Consider the complex equation
z^n=a+bi , where |a+bi|= 1.

I am supposed to generalize and prove results for this equation.
For simplicity, we can substitute for n=3,4,5 so that i can obtain a solution.
That would be the first part.

The second part is:
What happens if |a+bi|≠1

As i said, it might be a lil challenging but i hope anyone in this forum can help me!
Thank youuuu :)

Homework Equations

The Attempt at a Solution

 

[mfb]

Do you know how to express complex numbers with r and θ? Like $z=r e^{i \theta}$?
That simplifies the solution a lot.

 

[Komandos]

Wow thanks for the reply! :D
Soo you i do, but in school we're used to the polar form : z=rcisθ ... I have already found a lot of things previously .. cause this question is divided into many parts .. these are the last two ... so if you need additional information i can give it to you :)

 

[Komandos]

I have good news! I found the answer! :) But i need to prove it now :/ Hope someone will help mee!

Heres what i got:

z=(1/n)*(a/√(a²+b²)+ib/√(a²+b²))

(I think its right)

Thank you!

 

[mfb]

This would mean nz is constant - and |z|<1, which implies |z^n|<1, which is wrong.

 

[Komandos]

Aghh :/ ... ehm ok i have a different question.

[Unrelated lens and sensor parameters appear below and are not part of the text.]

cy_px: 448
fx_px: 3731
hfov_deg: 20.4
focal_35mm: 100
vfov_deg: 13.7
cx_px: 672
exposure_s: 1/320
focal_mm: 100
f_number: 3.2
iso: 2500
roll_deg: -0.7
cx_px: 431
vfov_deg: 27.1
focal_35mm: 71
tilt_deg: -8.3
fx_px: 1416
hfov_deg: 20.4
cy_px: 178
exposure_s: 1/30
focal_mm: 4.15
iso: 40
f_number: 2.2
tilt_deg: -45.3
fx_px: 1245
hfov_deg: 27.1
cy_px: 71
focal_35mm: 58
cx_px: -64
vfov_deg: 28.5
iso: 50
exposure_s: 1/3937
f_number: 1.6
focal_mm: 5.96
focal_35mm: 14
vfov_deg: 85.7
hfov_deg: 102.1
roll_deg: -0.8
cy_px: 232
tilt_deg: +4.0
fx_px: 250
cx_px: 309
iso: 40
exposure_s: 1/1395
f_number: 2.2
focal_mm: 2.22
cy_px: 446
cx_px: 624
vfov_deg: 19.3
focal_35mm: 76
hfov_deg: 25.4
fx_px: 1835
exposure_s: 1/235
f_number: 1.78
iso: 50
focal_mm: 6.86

How can i find the roots using polar form for:

z^n=i

 

[mfb]

Write i in polar form, and it should be obvious.

 

[Komandos]

Ok, so i have reached to some good results. However i still have a last question.

What we know is that the product of the distances of an complex number equation is equal to the number of the roots of it. So that we have:

if z^n=1 or if z^n = i
n=|1-w||1-w^2 |…|1-w^(n-1)|

That is a proof. Now the question is, is the same true for z^n = a+bi, where |a+bi| = 1.
The solution for this equation is:

z= cis((arctan(b/a)+2kπ)/n)

I have found out previously, that when solving z^n = i , the conjecture stated above is true with the only difference that the angle will change with an additional π /2. Since the modulus is in either way 1, i predict that the conjecture will be true for z^n = a+bi where |a+bi| = 1 , but i don't know how to prove it :/
So please , help! :(

Btw ... I really thank you for the answers and your time :)

 

[mfb]

You can try to follow the original proof, but take other numbers instead of i*. There are just two options:
- the proof does not work at some point
- the proof works

Alternatively, check it for some simple cases first.

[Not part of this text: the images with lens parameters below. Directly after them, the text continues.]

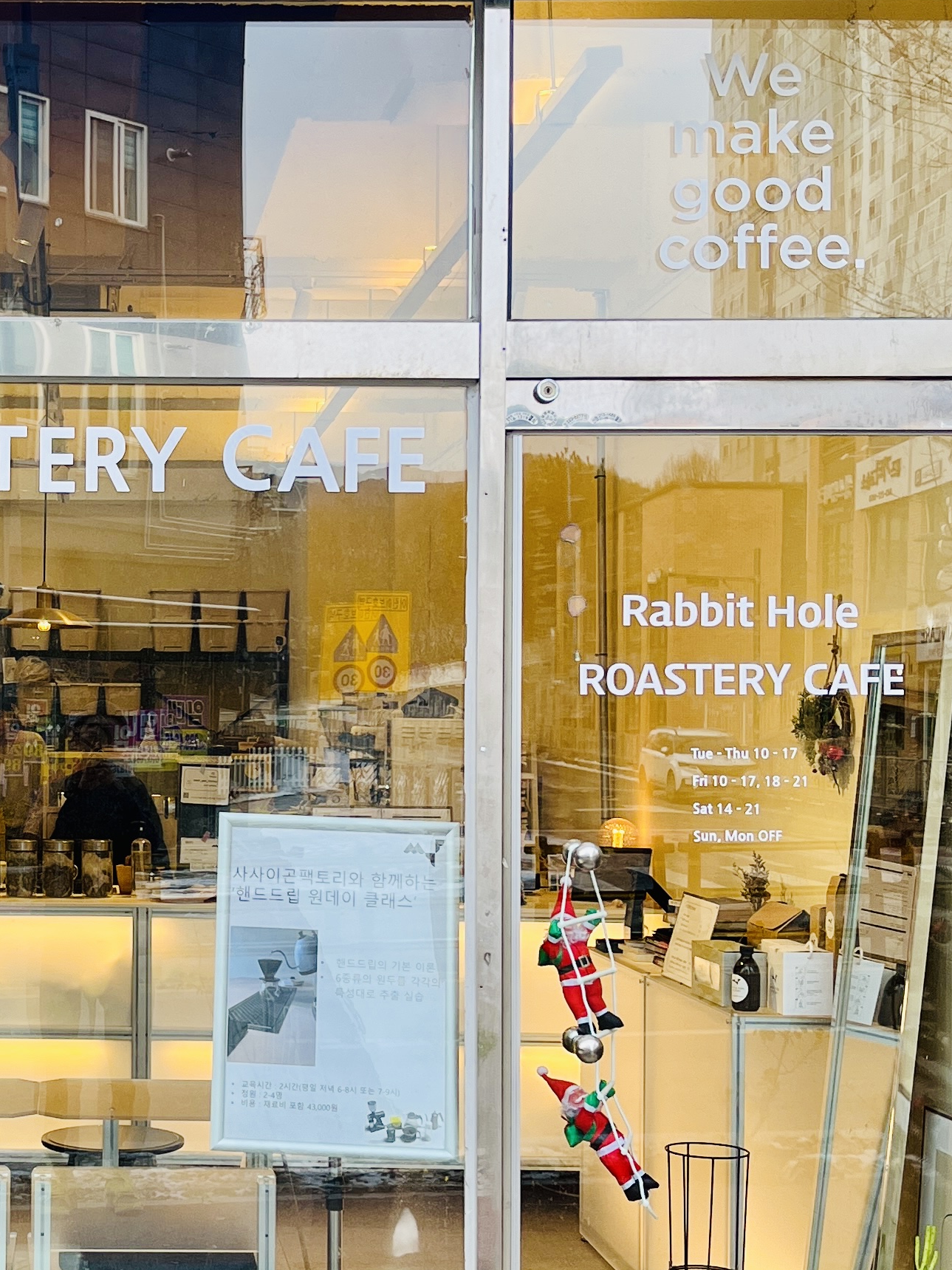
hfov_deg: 23.2
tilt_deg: +1.6
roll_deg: -0.9
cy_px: 677
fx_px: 2237
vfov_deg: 31.7
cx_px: 29
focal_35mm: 61
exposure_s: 1/164
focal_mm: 5.1
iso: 50
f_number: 1.6
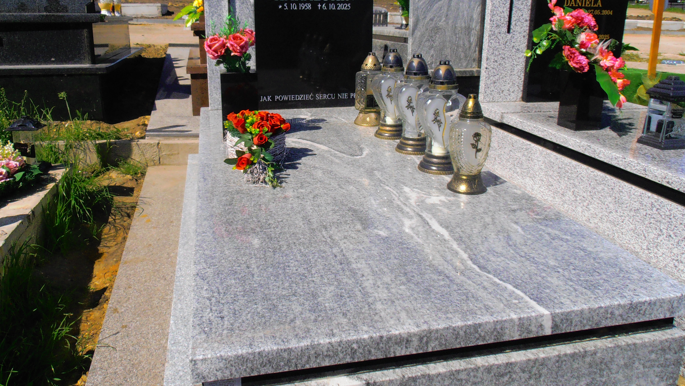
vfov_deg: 39.9
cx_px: 318
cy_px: 141
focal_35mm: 29
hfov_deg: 66.0
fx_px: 527
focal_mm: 4.2
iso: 80
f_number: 3
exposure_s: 1/2000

*with z^n=1, z=1 is a solution, and |1-1|=0...

 

[HallsofIvy]

Wow thanks for the reply! :D
Soo you i do, but in school we're used to the polar form : z=rcisθ ... I have already found a lot of things previously .. cause this question is divided into many parts .. these are the last two ... so if you need additional information i can give it to you :)

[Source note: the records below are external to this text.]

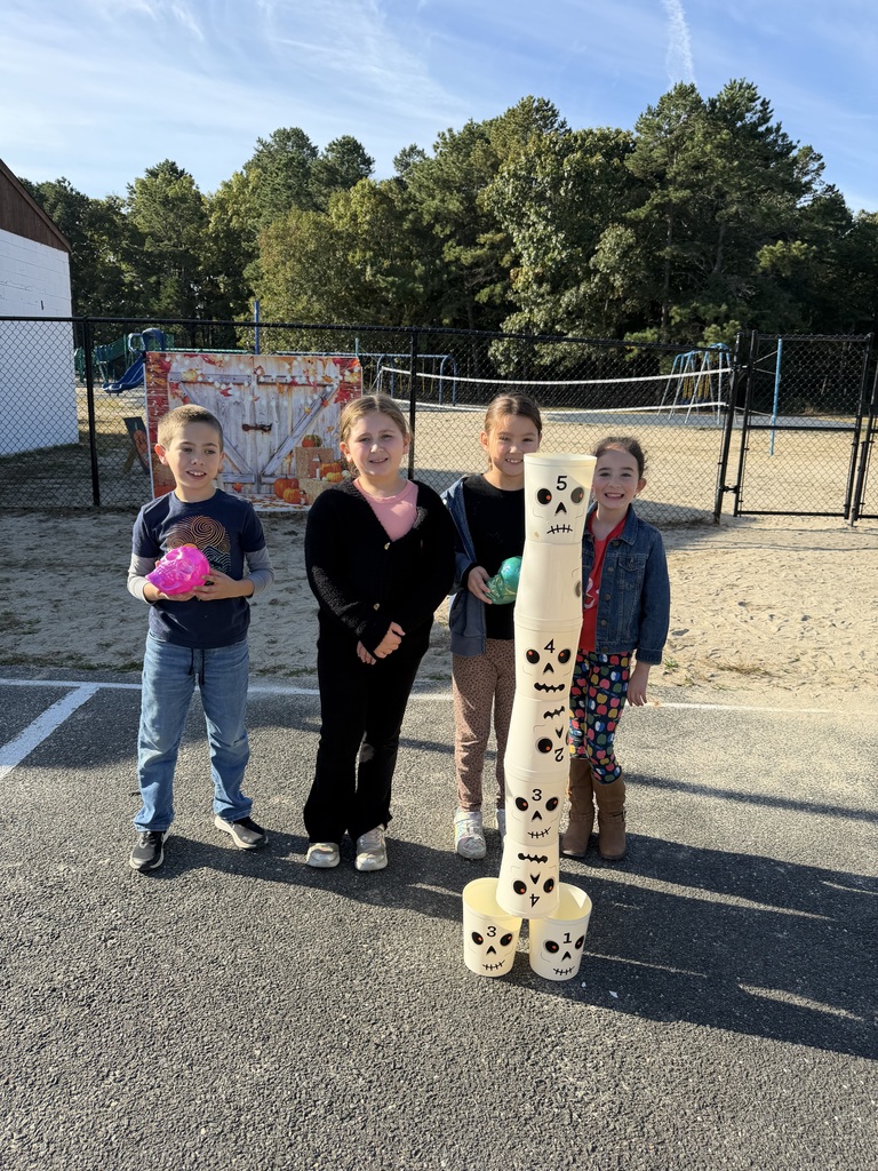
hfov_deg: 56.8
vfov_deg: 71.6
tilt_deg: -14.1
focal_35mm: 24
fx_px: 812
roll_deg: -2.6
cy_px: 586
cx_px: 439
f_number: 1.78
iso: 80
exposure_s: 1/2169
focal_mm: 6.76
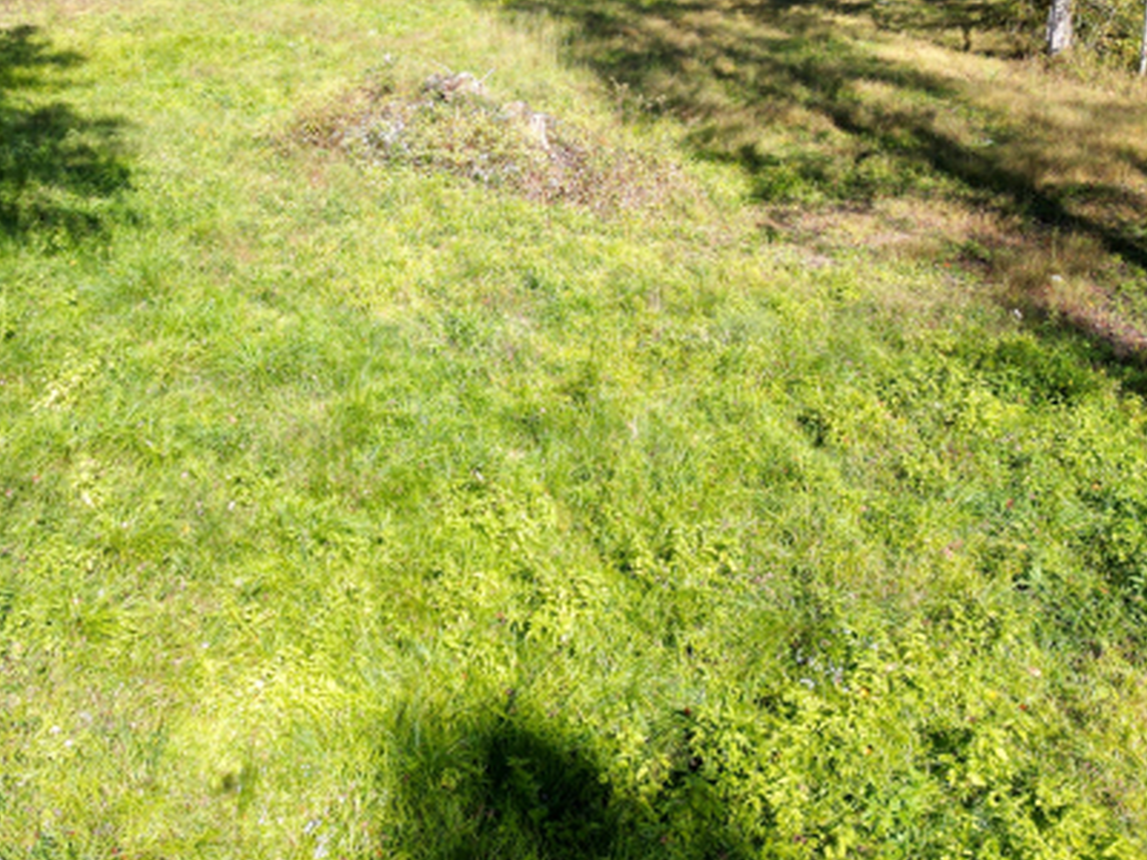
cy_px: 183
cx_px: 409
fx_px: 1325
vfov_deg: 34.9
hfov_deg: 46.3
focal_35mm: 40
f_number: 1.7
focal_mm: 6.72
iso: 100
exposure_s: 1/1000
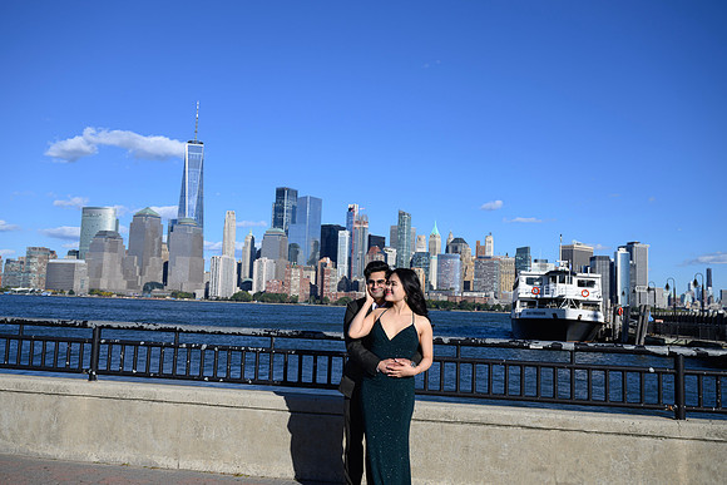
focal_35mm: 34
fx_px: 687
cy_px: 242
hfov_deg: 55.8
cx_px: 364
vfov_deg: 38.9
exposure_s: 1/500
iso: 64
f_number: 5.6
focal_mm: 34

Same thing. $e^{ix}= cos(x)+ i sin(x)$ so we can write polar form as $re^{i\theta}= r(cos(\theta)+ i sin(\theta))= r cis(\theta)$ where the last, $r cis(\theta)$, is just "engineer's shorthand" for $r(cos(\theta)+ i sin(\theta)$.

 

[Komandos]

Yaa thanks I know I said its the last question .. but apparaetly i wasnt done yet. So here's one more thing.

Lets consider the equation:
z^n= a+bi, where |a+bi| ≠ 1

Now if we want to find the general forumla for the roots we will have:

z= |a+bi|^1/n cis (∂+2kπ) , where ∂=arctan(b/a) (However we can leave ∂
as it is)

My question is how to find the general formula for the distances between the root where k=0 and the other roots of the equation.

Here we can use the general distance formula
√(x2-x1)²+(y2-y1)²

where , (x1,y1) = (0,0)

But however what should i put for (x2,y2) ?

 

[mfb]

I think there is a factor 1/n missing at "+2kπ".
You can use k=0, k=1 to find the distance between two adjacent solutions.

 

[Komandos]

ya great i did that. And you u were right :P 1/n was missing, I forgot to type it ... Anyways thanks for everything! Really it was such a great help! :)